[[ Data to examine, beginning ]]

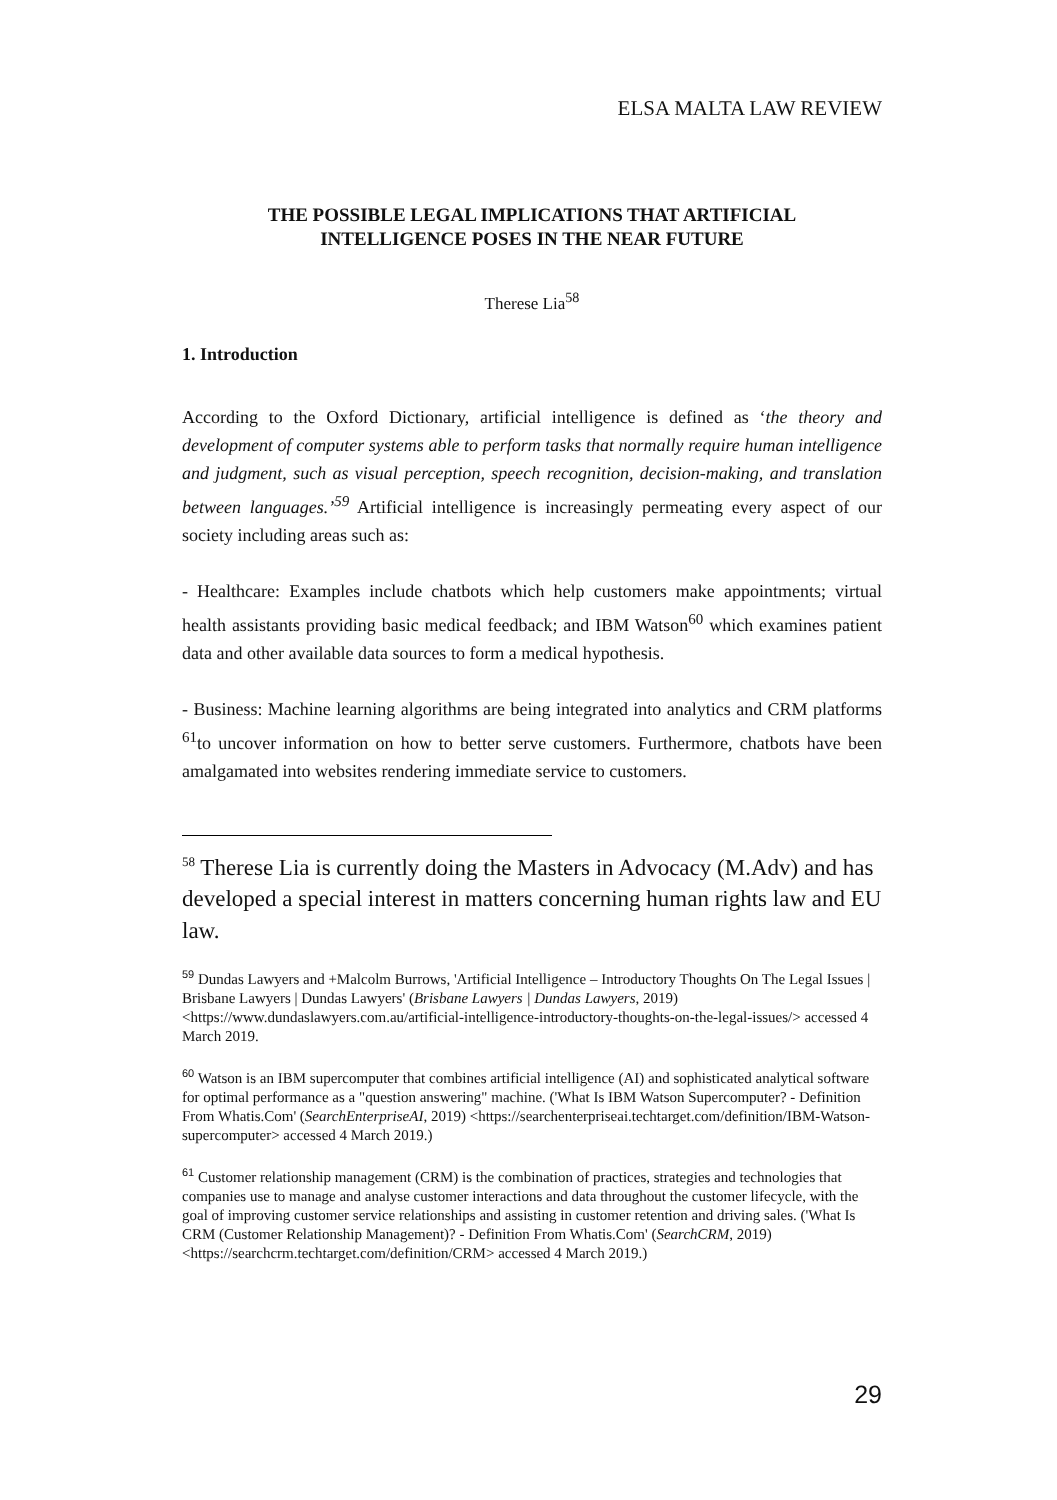ELSA MALTA LAW REVIEW
THE POSSIBLE LEGAL IMPLICATIONS THAT ARTIFICIAL
INTELLIGENCE POSES IN THE NEAR FUTURE
Therese Lia<sup>58</sup>
1. Introduction
According to the Oxford Dictionary, artificial intelligence is defined as ‘the theory and development of computer systems able to perform tasks that normally require human intelligence and judgment, such as visual perception, speech recognition, decision-making, and translation between languages.’<sup>59</sup> Artificial intelligence is increasingly permeating every aspect of our society including areas such as:
- Healthcare: Examples include chatbots which help customers make appointments; virtual health assistants providing basic medical feedback; and IBM Watson<sup>60</sup> which examines patient data and other available data sources to form a medical hypothesis.
- Business: Machine learning algorithms are being integrated into analytics and CRM platforms <sup>61</sup>to uncover information on how to better serve customers. Furthermore, chatbots have been amalgamated into websites rendering immediate service to customers.
<sup>58</sup> Therese Lia is currently doing the Masters in Advocacy (M.Adv) and has developed a special interest in matters concerning human rights law and EU law.
<sup>59</sup> Dundas Lawyers and +Malcolm Burrows, 'Artificial Intelligence – Introductory Thoughts On The Legal Issues | Brisbane Lawyers | Dundas Lawyers' (Brisbane Lawyers | Dundas Lawyers, 2019) <https://www.dundaslawyers.com.au/artificial-intelligence-introductory-thoughts-on-the-legal-issues/> accessed 4 March 2019.
<sup>60</sup> Watson is an IBM supercomputer that combines artificial intelligence (AI) and sophisticated analytical software for optimal performance as a "question answering" machine. ('What Is IBM Watson Supercomputer? - Definition From Whatis.Com' (SearchEnterpriseAI, 2019) <https://searchenterpriseai.techtarget.com/definition/IBM-Watson-supercomputer> accessed 4 March 2019.)
<sup>61</sup> Customer relationship management (CRM) is the combination of practices, strategies and technologies that companies use to manage and analyse customer interactions and data throughout the customer lifecycle, with the goal of improving customer service relationships and assisting in customer retention and driving sales. ('What Is CRM (Customer Relationship Management)? - Definition From Whatis.Com' (SearchCRM, 2019)
<https://searchcrm.techtarget.com/definition/CRM> accessed 4 March 2019.)
29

[[ Data to examine, end ]]

Activity>
Go through the entries above and say how many lines include the word "Therese". Give the number only.

Answer space>
2